Les supporters de la Coupe du monde découvrent une Amérique démesurée, mais certains moments viraux sont mis en scène
Tout au long de la Coupe du monde 2026, les supporters internationaux envahissent les réseaux sociaux avec leurs découvertes émerveillées : sodas géants, free refills et portions taille Texas. Un examen plus attentif montre que certains des clips les plus viraux datent de plusieurs mois ou sont joués par des comédiens.
La plus grande Coupe du monde jamais organisée, à quel prix
La Coupe du monde 2026, co-organisée par les États-Unis, le Canada et le Mexique, est passée à 48 équipes et 16 villes hôtes réparties sur quatre fuseaux horaires. L'ampleur du tournoi a fait grimper les coûts pour les supporters comme pour les équipes. Christos Anagnostopoulos, professeur adjoint en management sportif à l'Université Hamad Bin Khalifa, a déclaré à Wired que « le coût moyen de la fréquentation dans les villes hôtes américaines dépasse 5 000 $ par personne, avant même d'avoir pris en compte les vols entre les sites. » En comparaison, les visiteurs du tournoi qatari de 2022 ont dépensé entre 720 et 2 500 $. Les stades étant séparés de milliers de kilomètres, les vols ont remplacé les trajets en métro et les trains gratuits qui caractérisaient les éditions compactes de 2018 et 2022. « Les équipes et les supporters doivent désormais prendre en compte les vols, et non les trajets en métro, et les implications en termes de carbone et de coûts sont réelles », a ajouté Anagnostopoulos. Les réservations hôtelières dans les villes hôtes américaines étaient déjà inférieures aux attentes, en partie parce que les frais de déplacement ont exclu certains supporters.

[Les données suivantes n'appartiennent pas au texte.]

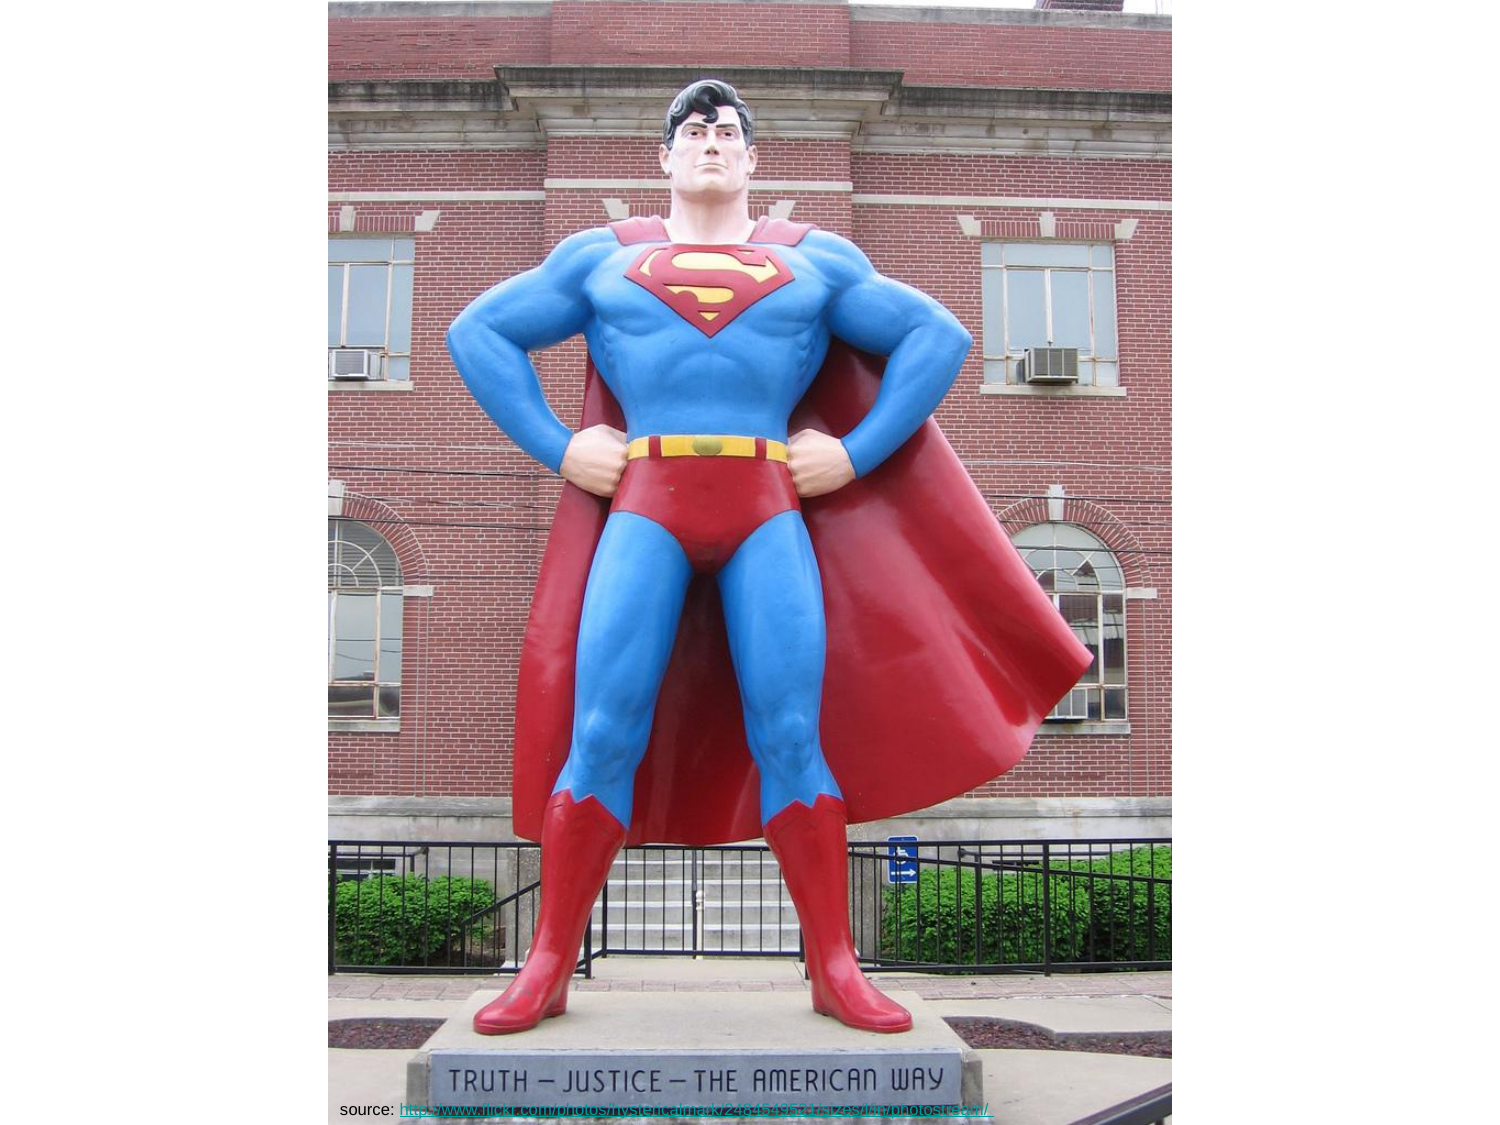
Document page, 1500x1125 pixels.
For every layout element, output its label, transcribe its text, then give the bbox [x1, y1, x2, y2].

text_box source: http://www.flickr.com/photos/hystericalmark/2484549521/sizes/l/in/photostream/ [324, 1088, 1334, 1125]
text_box [328, 0, 1172, 1088]
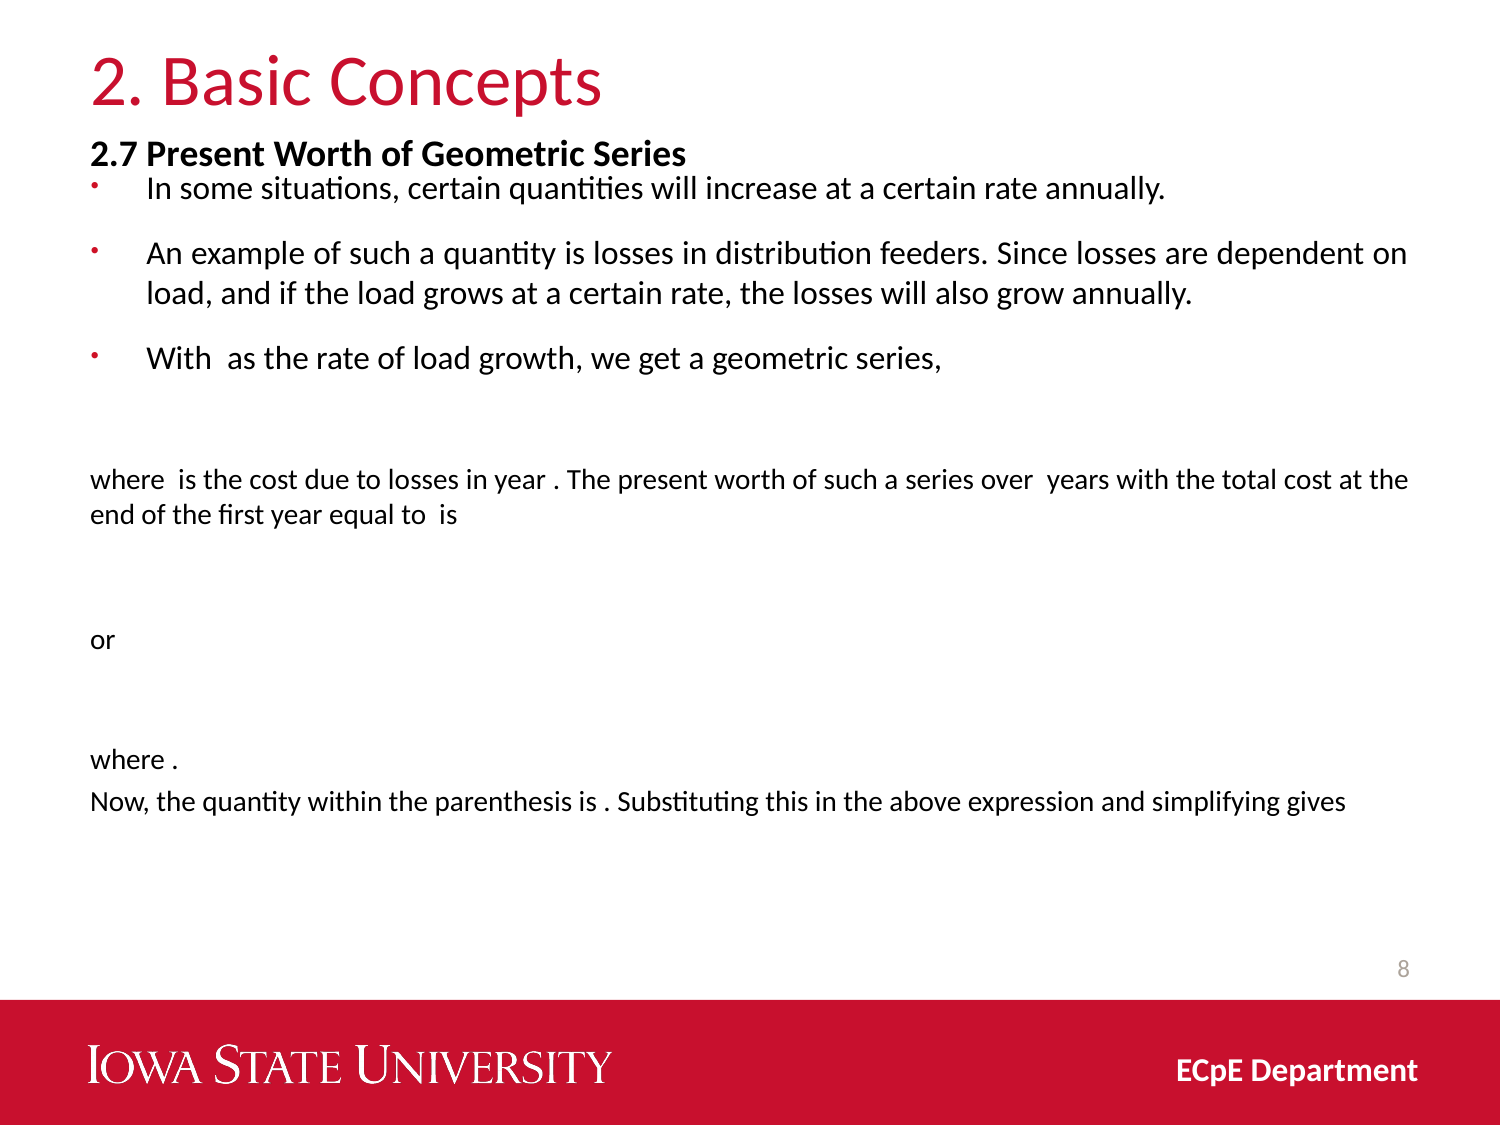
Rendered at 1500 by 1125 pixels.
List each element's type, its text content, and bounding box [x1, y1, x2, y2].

picture [87, 1044, 613, 1088]
title 2. Basic Concepts [74, 24, 1426, 128]
slide_number 8 [1074, 937, 1425, 998]
footer ECpE Department [1154, 1038, 1441, 1099]
text_box 2.7 Present Worth of Geometric Series [74, 116, 1425, 187]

Sodas géants, free refills et portions taille Texas
Malgré les dépenses, des milliers de supporters internationaux ont afflué dans les villes américaines et inondé les réseaux sociaux de leurs découvertes. Ayoub Baghdad, un supporter marocain, a confié à la BBC : « Tout est grand, même le Coca est grand. » Il s'est émerveillé des routes et des camions surdimensionnés. Le supporter japonais Rinta Goto est devenu une petite célébrité après avoir posté sur le pain « incroyablement bon » du Texas Roadhouse à Dallas. « Pourquoi le Japon n'est-il pas sur la liste ? » s'est-il demandé en apprenant que la chaîne opère dans d'autres pays mais pas chez lui. Le vidéaste écossais Shaun, visitant un centre de voyage Buc-ee's, a déclaré : « Un endroit comme celui-ci ne pourrait EXISTER qu'en Amérique et j'ADORE ça. » Des étudiants portugais ont dévoré Chipotle et Shake Shack, tandis que des clips d'Écossais en kilt acclamant un match des Red Sox de Boston ont cumulé des millions de vues. Les chaînes de restaurants, les free refills de soda et les sachets de snacks familiaux chez Walmart sont devenus des motifs récurrents de l'expérience touristique.
Une aubaine de soft power
La fascination virale pour la vie quotidienne américaine est survenue à un moment de relations diplomatiques tendues. Victor Cha, président de géopolitique et de politique étrangère au Center for Strategic and International Studies, a décrit le phénomène comme « un avantage inattendu au-delà du sport lui-même ». Il a ajouté : « À un moment où il y a tant de critiques et d'incertitudes concernant les États-Unis, notre pays bénéficie de cette aubaine inattendue de voir des gens du monde entier venir aux États-Unis et découvrir les aspects réels de l'Amérique quotidienne… » Les politiques d'immigration sont néanmoins restées un point de friction, certains supporters ayant apparemment rencontré des obstacles de visa. Les vidéos positives ont offert un contrepoint aux tensions politiques, construisant ce type de soft power que les nations hôtes convoitent.
Quand le moment viral n'est pas réel
Toutes les vidéos virales n'étaient pas ce qu'elles semblaient. Le New York Times a rapporté qu'une vidéo largement partagée d'un Anglais découvrant un sandwich chicken parm dans une épicerie fine du New Jersey (retweetée par le gouverneur de l'État) avait en réalité été filmée en avril, plusieurs semaines avant le début de la Coupe du monde. L'homme de la vidéo, Daniel Tooke, était depuis longtemps rentré chez lui à Norwich. Un comédien italien de TikTok, Fabio Farati, se faisait passer depuis des années pour un touriste émerveillé ; sa vidéo « Je peux le remplir 1 000 fois ! », postée pour la première fois en 2025, a été faussement diffusée comme une réaction fraîche à la Coupe du monde. Un autre compte populaire, Nobunaga, était un personnage pseudonyme sans intention d'assister à aucun match. Le mélange de contenu authentique et mis en scène a souligné le double rôle du tournoi, à la fois comme échange culturel et comme ruée vers l'or numérique.